On the other hand, the RFAs, with their local expertise, also support long-term development and regional integration, in addition to their core objectives of correcting balance-of-payments problems. For instance, the European Stability Mechanism (ESM) has provided support to the domestic financing of direct and indirect costs regarding healthcare, prevention, and treatment related to the COVID-19. Both the Eurasian Fund for Stabilization and Development (EFSD) and the Arab Monetary Fund (AMF) have supported their members’ measures to counter the impact of the pandemic (Table 2).

Enhancing the CMIM’s responsiveness

This pandemic has proven that each institution with a capacity to provide emergency financing should go hand-in-hand in providing comprehensive support to countries in need.

Having gone through several rounds of enhancements over the past 20 years, the CMIM Arrangement today has a combined firepower of USD240 billion and is fully operationally ready. The current CMIM in its sole operation is designed to address members’ short-term balance of payment and/ or liquidity difficulties.

However, for the low-income economies in the region, structural challenges have exposed their vulnerabilities, particularly during a crisis like the COVID-19 pandemic. These economies might face a widening current account deficit and debt burden, which can increase their liquidity risks. At the same time, they are still in the process of developing their domestic capital markets and gaining access to international market financing.

In this regard, there are potential gaps between the current CMIM arrangements to address short-term difficulties, and the long-term structural challenges a few member economies are facing, especially for low-income countries in the region.

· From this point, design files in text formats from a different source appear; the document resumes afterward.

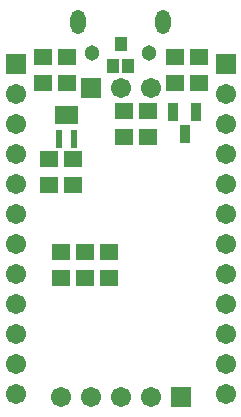
<source format=gbs>
G04*
G04 #@! TF.GenerationSoftware,Altium Limited,Altium Designer,22.5.1 (42)*
G04*
G04 Layer_Color=16711935*
%FSLAX44Y44*%
%MOMM*%
G71*
G04*
G04 #@! TF.SameCoordinates,DFEE975E-FB4D-4F5B-BE5F-A39223BB333C*
G04*
G04*
G04 #@! TF.FilePolarity,Negative*
G04*
G01*
G75*
%ADD14R,1.6032X1.4032*%
%ADD19C,1.7032*%
%ADD20R,1.7032X1.7032*%
%ADD21C,1.3032*%
%ADD22O,1.3032X2.0532*%
%ADD23R,1.7032X1.7032*%
%ADD52R,0.8532X1.5032*%
%ADD53R,0.6532X1.5532*%
%ADD54R,0.6032X1.5532*%
%ADD55R,1.0032X1.3032*%
D14*
X91440Y136320D02*
D03*
Y158320D02*
D03*
X167640Y301420D02*
D03*
Y323420D02*
D03*
X147320D02*
D03*
Y301420D02*
D03*
X104140Y277700D02*
D03*
Y255700D02*
D03*
X124460D02*
D03*
Y277700D02*
D03*
X60960Y237060D02*
D03*
Y215060D02*
D03*
X40640D02*
D03*
Y237060D02*
D03*
X55880Y323420D02*
D03*
Y301420D02*
D03*
X35560D02*
D03*
Y323420D02*
D03*
X50800Y136320D02*
D03*
Y158320D02*
D03*
X71120D02*
D03*
Y136320D02*
D03*
D19*
X127000Y35560D02*
D03*
X101600D02*
D03*
X76200D02*
D03*
X50800D02*
D03*
X127000Y297180D02*
D03*
X101600D02*
D03*
X190500Y190500D02*
D03*
Y215900D02*
D03*
Y241300D02*
D03*
Y266700D02*
D03*
Y139700D02*
D03*
Y165100D02*
D03*
Y292100D02*
D03*
Y114300D02*
D03*
Y88900D02*
D03*
Y63500D02*
D03*
Y38100D02*
D03*
X12700Y190500D02*
D03*
Y215900D02*
D03*
Y241300D02*
D03*
Y266700D02*
D03*
Y139700D02*
D03*
Y165100D02*
D03*
Y292100D02*
D03*
Y114300D02*
D03*
Y88900D02*
D03*
Y63500D02*
D03*
Y38100D02*
D03*
D20*
X152400Y35560D02*
D03*
X76200Y297180D02*
D03*
D21*
X77350Y326560D02*
D03*
X125850D02*
D03*
D22*
X137600Y353060D02*
D03*
X65600D02*
D03*
D23*
X190500Y317500D02*
D03*
X12700D02*
D03*
D52*
X146100Y276860D02*
D03*
X165100D02*
D03*
X155600Y257860D02*
D03*
D53*
X62380Y274660D02*
D03*
X49380D02*
D03*
X55880D02*
D03*
D54*
X62380Y253660D02*
D03*
X49380D02*
D03*
D55*
X101600Y334120D02*
D03*
X108100Y316120D02*
D03*
X95100D02*
D03*
M02*

</source>
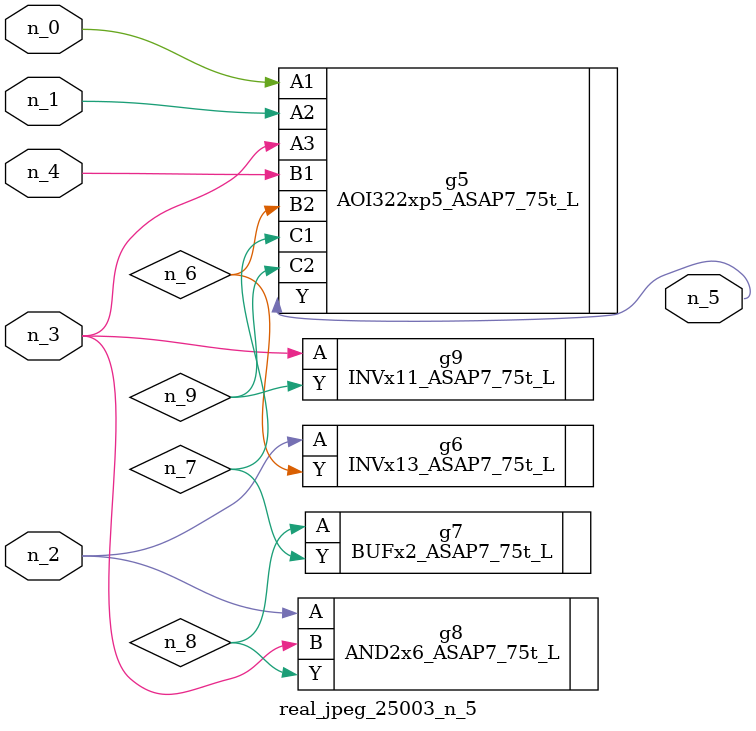
<source format=v>
module real_jpeg_25003_n_5 (n_4, n_0, n_1, n_2, n_3, n_5);

input n_4;
input n_0;
input n_1;
input n_2;
input n_3;

output n_5;

wire n_8;
wire n_6;
wire n_7;
wire n_9;

AOI322xp5_ASAP7_75t_L g5 ( 
.A1(n_0),
.A2(n_1),
.A3(n_3),
.B1(n_4),
.B2(n_6),
.C1(n_7),
.C2(n_9),
.Y(n_5)
);

INVx13_ASAP7_75t_L g6 ( 
.A(n_2),
.Y(n_6)
);

AND2x6_ASAP7_75t_L g8 ( 
.A(n_2),
.B(n_3),
.Y(n_8)
);

INVx11_ASAP7_75t_L g9 ( 
.A(n_3),
.Y(n_9)
);

BUFx2_ASAP7_75t_L g7 ( 
.A(n_8),
.Y(n_7)
);


endmodule
</source>
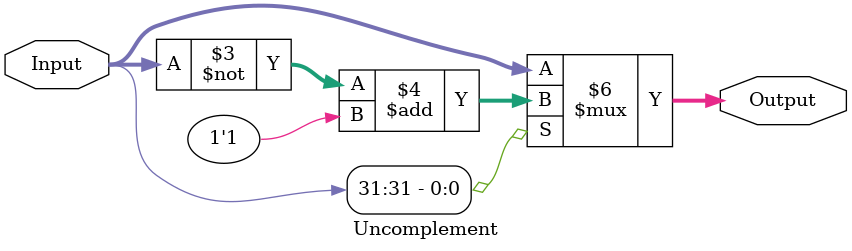
<source format=sv>
module Uncomplement(input logic [31:0] Input, output logic [31:00] Output);
		always_comb begin
				if(Input[31] == 1)
						Output = ~Input + 1'b1;
				else
						Output = Input;
		end
endmodule

</source>
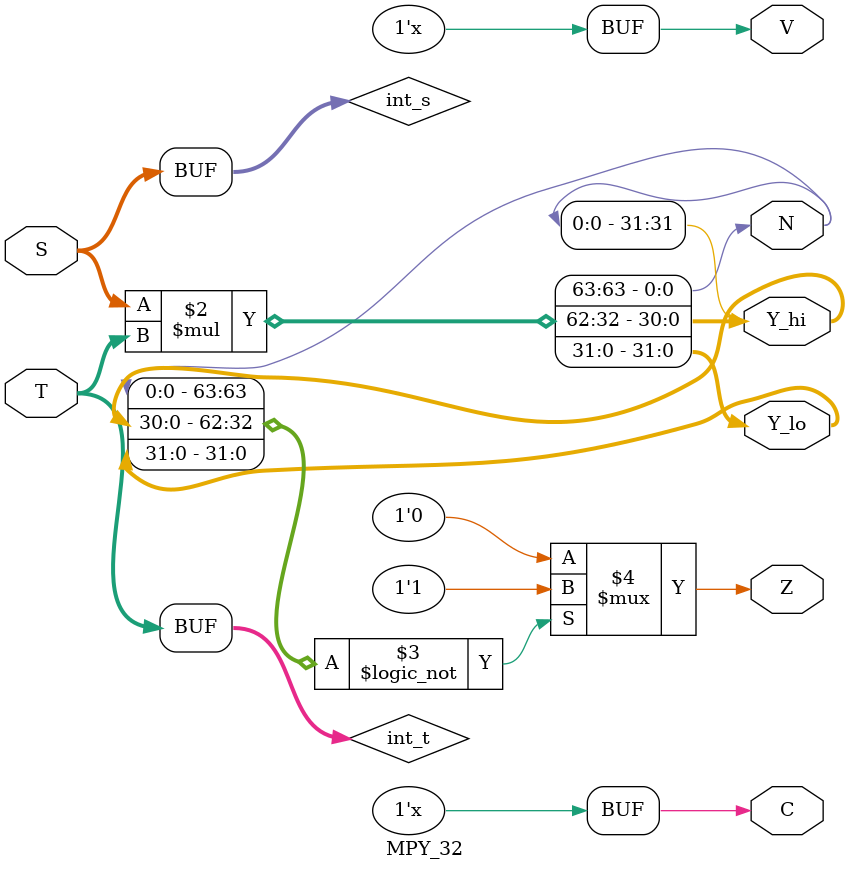
<source format=v>
`timescale 1ns / 1ps
/****************************** C E C S  4 4 0 ******************************
 * 
 * File Name:  MPY_32.v
 * Project:    Lab_Assignment_3
 * Designer:   Rosswell Tiongco
 * Email:      rosswelltiongco@gmail.com
 * Rev. No.:   Version 1.0
 * Rev. Date:  Current Rev. Date 
 *
 * Purpose:    Handles additional alu logic to multiply to inputs
 *         
 * Notes:
 *
 ****************************************************************************/
 module MPY_32(S, T, Y_hi, Y_lo, C, V, N, Z);
    input      [31:0] S, T;
    output reg [31:0] Y_hi, Y_lo;
    output reg        C, V, N, Z;
    
    integer int_s, int_t;
    
    // Produce a 64 bit product as output whenever inputs change
    always @ (*) begin
        // Convert to integers
        int_s = S;
        int_t = T;
        {Y_hi,Y_lo} = int_s * int_t;
        
        // Flags
        C = 1'bx;
        V = 1'bx;
        N = Y_hi[31];
        Z = ({Y_hi,Y_lo} == 64'h0)? 1'b1 : 1'b0;        
    end
    
endmodule

</source>
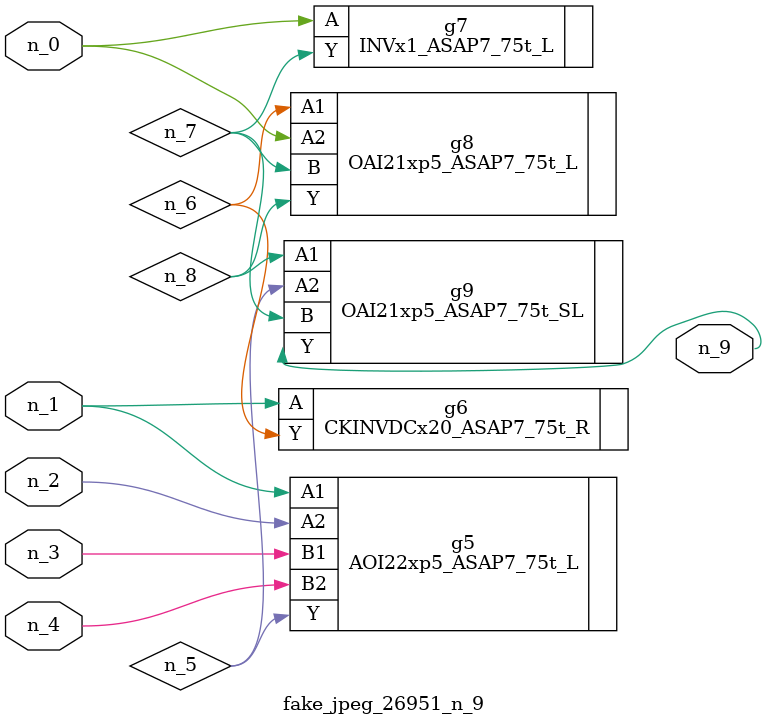
<source format=v>
module fake_jpeg_26951_n_9 (n_3, n_2, n_1, n_0, n_4, n_9);

input n_3;
input n_2;
input n_1;
input n_0;
input n_4;

output n_9;

wire n_8;
wire n_6;
wire n_5;
wire n_7;

AOI22xp5_ASAP7_75t_L g5 ( 
.A1(n_1),
.A2(n_2),
.B1(n_3),
.B2(n_4),
.Y(n_5)
);

CKINVDCx20_ASAP7_75t_R g6 ( 
.A(n_1),
.Y(n_6)
);

INVx1_ASAP7_75t_L g7 ( 
.A(n_0),
.Y(n_7)
);

OAI21xp5_ASAP7_75t_L g8 ( 
.A1(n_6),
.A2(n_0),
.B(n_7),
.Y(n_8)
);

OAI21xp5_ASAP7_75t_SL g9 ( 
.A1(n_8),
.A2(n_5),
.B(n_7),
.Y(n_9)
);


endmodule
</source>
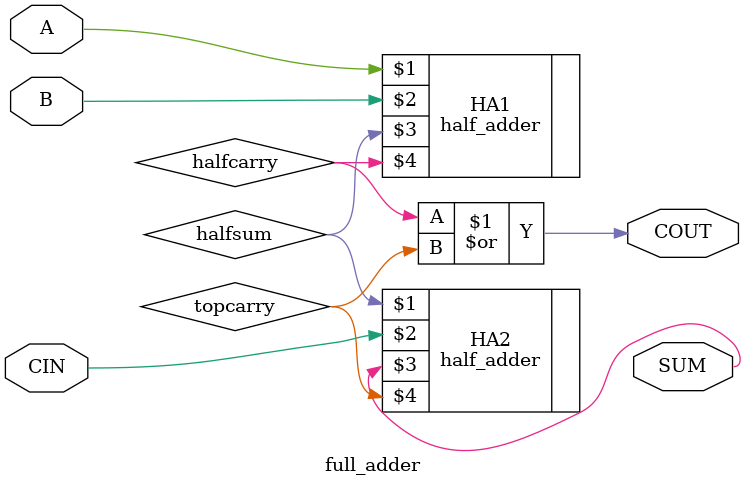
<source format=v>
`timescale 1ns / 1ps
module full_adder(
    input A,
    input B,
    input CIN,
    output SUM,
    output COUT
    );

wire halfsum, halfcarry, topcarry;

half_adder	HA1(A, 		 B,   halfsum, halfcarry),				// 2 instances of half adder
			HA2(halfsum, CIN, SUM,     topcarry);			// to make one full adder
						
assign COUT = halfcarry | topcarry;

endmodule

</source>
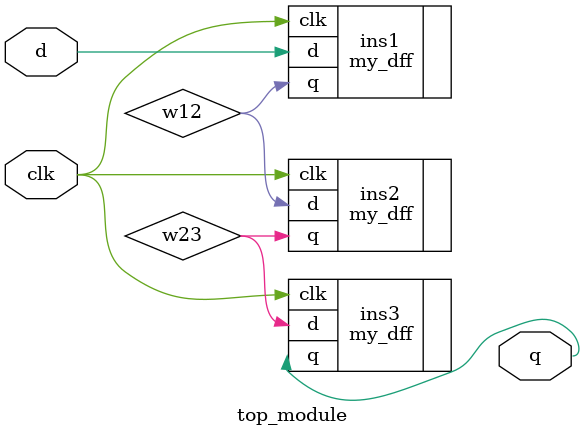
<source format=v>
/*
 * Project name   :
 * File name      : module_shift.v
 * Created date   : Th08 22 2018
 * Author         : Van-Nam DINH 
 * Last modified  : Th08 22 2018 16:41
 * Desc           :
 */

module top_module(
    input   clk,
    input   d,
    output  q
);
    //instance my_dff two inputs and out output (D-FlipFlop)
    wire w12, w23;
    my_dff ins1(.clk(clk), .d(d), .q(w12));
    my_dff ins2(.clk(clk), .d(w12), .q(w23));
    my_dff ins3(.clk(clk), .d(w23), .q(q));
    endmodule

</source>
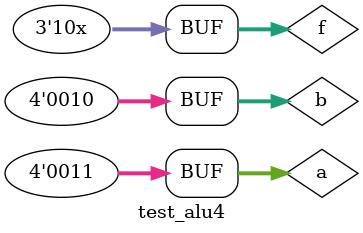
<source format=v>
`timescale 1ns / 1ps


module test_alu4;

	// Inputs
	reg [3:0] a;
	reg [3:0] b;
	reg [2:0] f;

	// Outputs
	wire [7:0] r;

	// Instantiate the Unit Under Test (UUT)
	alu_topp uut (
		.a(a), 
		.b(b), 
		.f(f), 
		.r(r)
	);

	initial begin
		// Initialize Inputs
		a = 3;
		b = 2;
		f = 0;

		#10; f[2]=0; f[1]=0; f[0]=0;
		#10; f[2]=0; f[1]=0; f[0]=1;
		#10; f[2]=0; f[1]=1; f[0]=0;
		#10; f[2]=0; f[1]=1; f[0]=1;
		#10; f[2]=1; f[1]=0; f[0]= 1'bx;
       

	end
      
endmodule


</source>
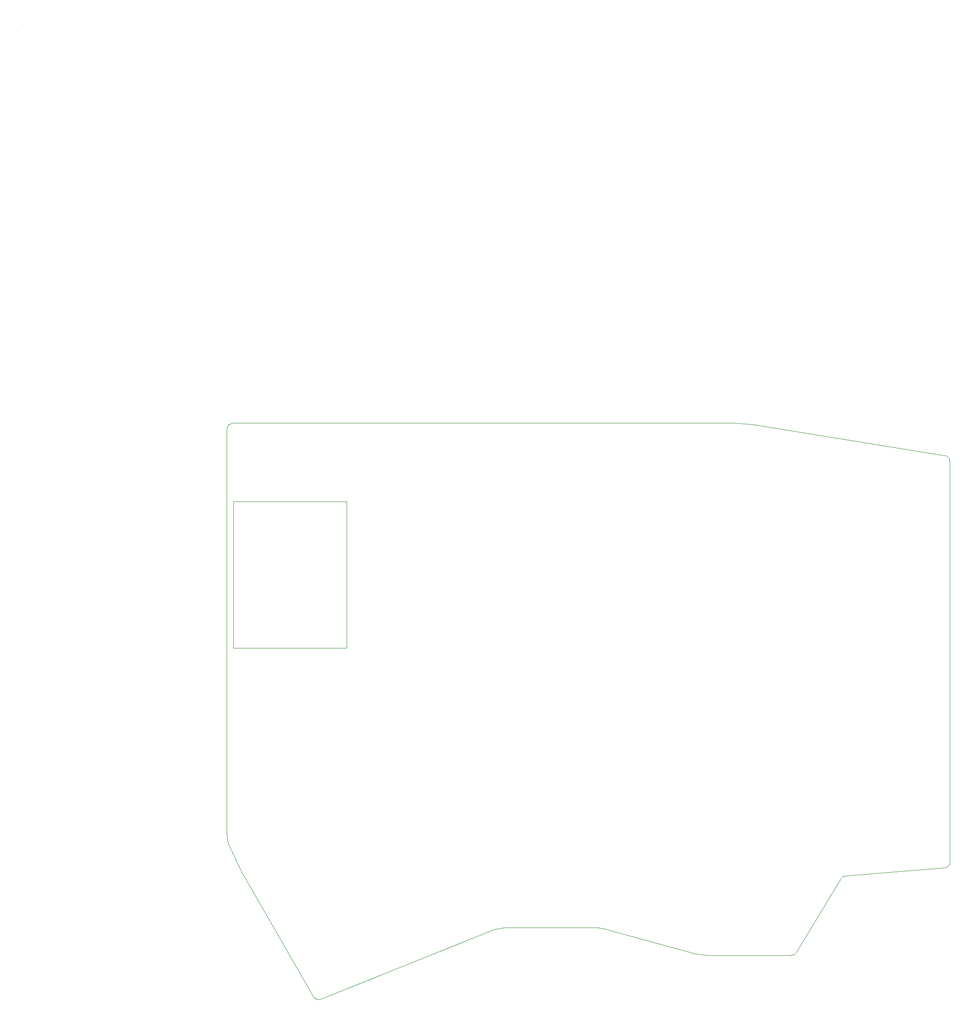
<source format=gm1>
G04 #@! TF.GenerationSoftware,KiCad,Pcbnew,(5.1.8-0-10_14)*
G04 #@! TF.CreationDate,2020-11-28T17:57:45-07:00*
G04 #@! TF.ProjectId,SofleKeyboard,536f666c-654b-4657-9962-6f6172642e6b,rev?*
G04 #@! TF.SameCoordinates,Original*
G04 #@! TF.FileFunction,Profile,NP*
%FSLAX46Y46*%
G04 Gerber Fmt 4.6, Leading zero omitted, Abs format (unit mm)*
G04 Created by KiCad (PCBNEW (5.1.8-0-10_14)) date 2020-11-28 17:57:45*
%MOMM*%
%LPD*%
G01*
G04 APERTURE LIST*
G04 #@! TA.AperFunction,Profile*
%ADD10C,0.100000*%
G04 #@! TD*
G04 APERTURE END LIST*
D10*
X111000000Y-79950000D02*
X89500000Y-79950000D01*
X111000000Y-52200000D02*
X111000000Y-79950000D01*
X89500000Y-52200000D02*
X111000000Y-52200000D01*
X89500000Y-79950000D02*
X89500000Y-52200000D01*
X88273857Y-38477435D02*
X88297257Y-38245261D01*
X88297257Y-38245261D02*
X88364377Y-38029014D01*
X88364377Y-38029014D02*
X88470590Y-37833327D01*
X88470590Y-37833327D02*
X88611259Y-37662831D01*
X88781752Y-37522160D02*
X88977436Y-37415945D01*
X88977436Y-37415945D02*
X89193680Y-37348815D01*
X89193680Y-37348815D02*
X89425853Y-37325405D01*
X88611259Y-37662831D02*
X88781752Y-37522160D01*
X225026621Y-43695600D02*
X225168321Y-43835582D01*
X89425853Y-37325405D02*
X184510807Y-37325485D01*
X224410591Y-121622104D02*
X224410611Y-121622114D01*
X204884161Y-123563451D02*
X204805861Y-123676381D01*
X204805861Y-123676381D02*
X196320531Y-137612760D01*
X88284057Y-115503472D02*
X88275257Y-115182495D01*
X196320531Y-137612760D02*
X196234731Y-137735100D01*
X88310437Y-115822758D02*
X88284057Y-115503472D01*
X196234731Y-137735100D02*
X196135131Y-137844000D01*
X205697381Y-123127080D02*
X205561281Y-123146290D01*
X186716531Y-37429255D02*
X187885731Y-37541870D01*
X225470181Y-120473355D02*
X225449281Y-120693166D01*
X196135131Y-137844000D02*
X196023331Y-137938600D01*
X196023331Y-137938600D02*
X195900911Y-138018000D01*
X88493317Y-116763407D02*
X88415227Y-116453429D01*
X195900911Y-138018000D02*
X195769441Y-138081300D01*
X204974361Y-123461690D02*
X204884161Y-123563451D01*
X187885731Y-37541870D02*
X188910421Y-37679776D01*
X105086149Y-146426280D02*
X104918207Y-146312320D01*
X195769441Y-138081300D02*
X195630511Y-138127600D01*
X138611230Y-133478101D02*
X138154128Y-133648551D01*
X138154128Y-133648551D02*
X106075202Y-146489480D01*
X106075202Y-146489480D02*
X105872976Y-146549780D01*
X195630511Y-138127600D02*
X195485701Y-138156000D01*
X88275257Y-115182495D02*
X88273857Y-38477435D01*
X225168321Y-43835582D02*
X225283881Y-43997807D01*
X224861871Y-43581466D02*
X225026621Y-43695600D01*
X205304181Y-123230790D02*
X205185581Y-123294590D01*
X105872976Y-146549780D02*
X105668308Y-146571980D01*
X185544381Y-37353325D02*
X186716531Y-37429255D01*
X105668308Y-146571980D02*
X105465848Y-146557680D01*
X105465848Y-146557680D02*
X105270246Y-146508580D01*
X105270246Y-146508580D02*
X105086149Y-146426280D01*
X224410471Y-121621540D02*
X205697381Y-123127080D01*
X139075140Y-133329881D02*
X138611230Y-133478101D01*
X91174935Y-122653408D02*
X91129785Y-122566908D01*
X224628001Y-121583504D02*
X224410591Y-121622104D01*
X225292881Y-121088035D02*
X225164971Y-121254855D01*
X157174698Y-132915912D02*
X141956108Y-132915912D01*
X205429811Y-123181090D02*
X205304181Y-123230790D01*
X141956108Y-132915912D02*
X141468402Y-132927502D01*
X225370281Y-44178672D02*
X225424381Y-44374571D01*
X188910421Y-37679776D02*
X224475441Y-43445146D01*
X140982629Y-132962302D02*
X140499606Y-133020102D01*
X104649386Y-145995930D02*
X91174935Y-122653408D01*
X225424381Y-44374571D02*
X225443181Y-44581902D01*
X224677111Y-43496776D02*
X224861871Y-43581466D01*
X141468402Y-132927502D02*
X140982629Y-132962302D01*
X225164971Y-121254855D02*
X225008991Y-121395785D01*
X140499606Y-133020102D02*
X140020141Y-133100702D01*
X139545048Y-133204021D02*
X139075140Y-133329881D01*
X225449281Y-120693166D02*
X225388881Y-120899435D01*
X157649178Y-132923912D02*
X157174698Y-132915912D01*
X160921209Y-133426480D02*
X160461889Y-133307240D01*
X225388881Y-120899435D02*
X225292881Y-121088035D01*
X88700100Y-117369113D02*
X88588327Y-117068869D01*
X224475441Y-43445146D02*
X224677111Y-43496776D01*
X225283881Y-43997807D02*
X225370281Y-44178672D01*
X160461889Y-133307240D02*
X159999191Y-133203712D01*
X159999191Y-133203712D02*
X159533519Y-133116012D01*
X224828731Y-121506704D02*
X224628001Y-121583504D01*
X159533519Y-133116012D02*
X159065278Y-133044112D01*
X88588327Y-117068869D02*
X88493317Y-116763407D01*
X88354217Y-116139644D02*
X88310437Y-115822758D01*
X184510807Y-37325485D02*
X185544381Y-37353325D01*
X159065278Y-133044112D02*
X158594870Y-132988112D01*
X225443181Y-44581902D02*
X225470181Y-120473355D01*
X158594870Y-132988112D02*
X158122703Y-132948012D01*
X140020141Y-133100702D02*
X139545048Y-133204021D01*
X225008991Y-121395785D02*
X224828731Y-121506704D01*
X205075241Y-123371790D02*
X204974361Y-123461690D01*
X158122703Y-132948012D02*
X157649178Y-132923912D01*
X104918207Y-146312320D02*
X104771070Y-146168330D01*
X104771070Y-146168330D02*
X104649386Y-145995930D01*
X205561281Y-123146290D02*
X205429811Y-123181090D01*
X176412351Y-137729700D02*
X160921209Y-133426480D01*
X88415227Y-116453429D02*
X88354217Y-116139644D01*
X195485701Y-138156000D02*
X195336581Y-138166000D01*
X195336581Y-138166000D02*
X179612870Y-138166000D01*
X88828479Y-117663430D02*
X88700100Y-117369113D01*
X179612870Y-138166000D02*
X178803020Y-138138500D01*
X178803020Y-138138500D02*
X177997811Y-138056400D01*
X177997811Y-138056400D02*
X177200000Y-137920000D01*
X205185581Y-123294590D02*
X205075241Y-123371790D01*
X91129785Y-122566908D02*
X88828479Y-117663430D01*
X177200000Y-137920000D02*
X176412351Y-137729700D01*
X49676679Y38227998D02*
X49676679Y38227998D01*
M02*

</source>
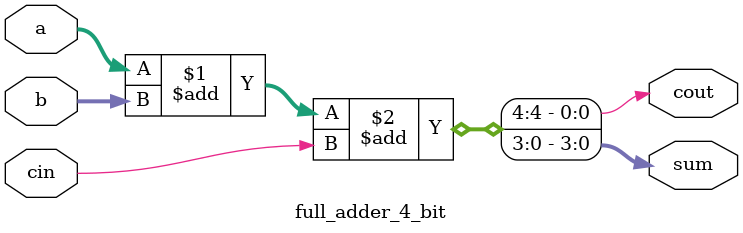
<source format=v>
module full_adder_4_bit (
    input  wire [3:0] a,
    input  wire [3:0] b,
    input  wire cin,
    output wire [3:0] sum,
    output wire cout
);
    // TODO: Implement the 4-bit full adder here
    assign {cout,sum} = a+b+cin;

endmodule

</source>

We are of the view that financial cooperation in the region could be further enhanced by developing a facility to tackle this challenge. This could be achieved either by reviewing the existing mandate of the CMIM and adding a new facility to the CMIM arrangements or by setting up a new regional financing mechanism outside the CMIM.

The post-pandemic world will be different. In order to thrive, our future economy must cater to address structural weaknesses. Going forward, there is an opportunity for ASEAN+3 members to strengthen the region’s financial safety net by addressing the diverse needs of all its 14 members.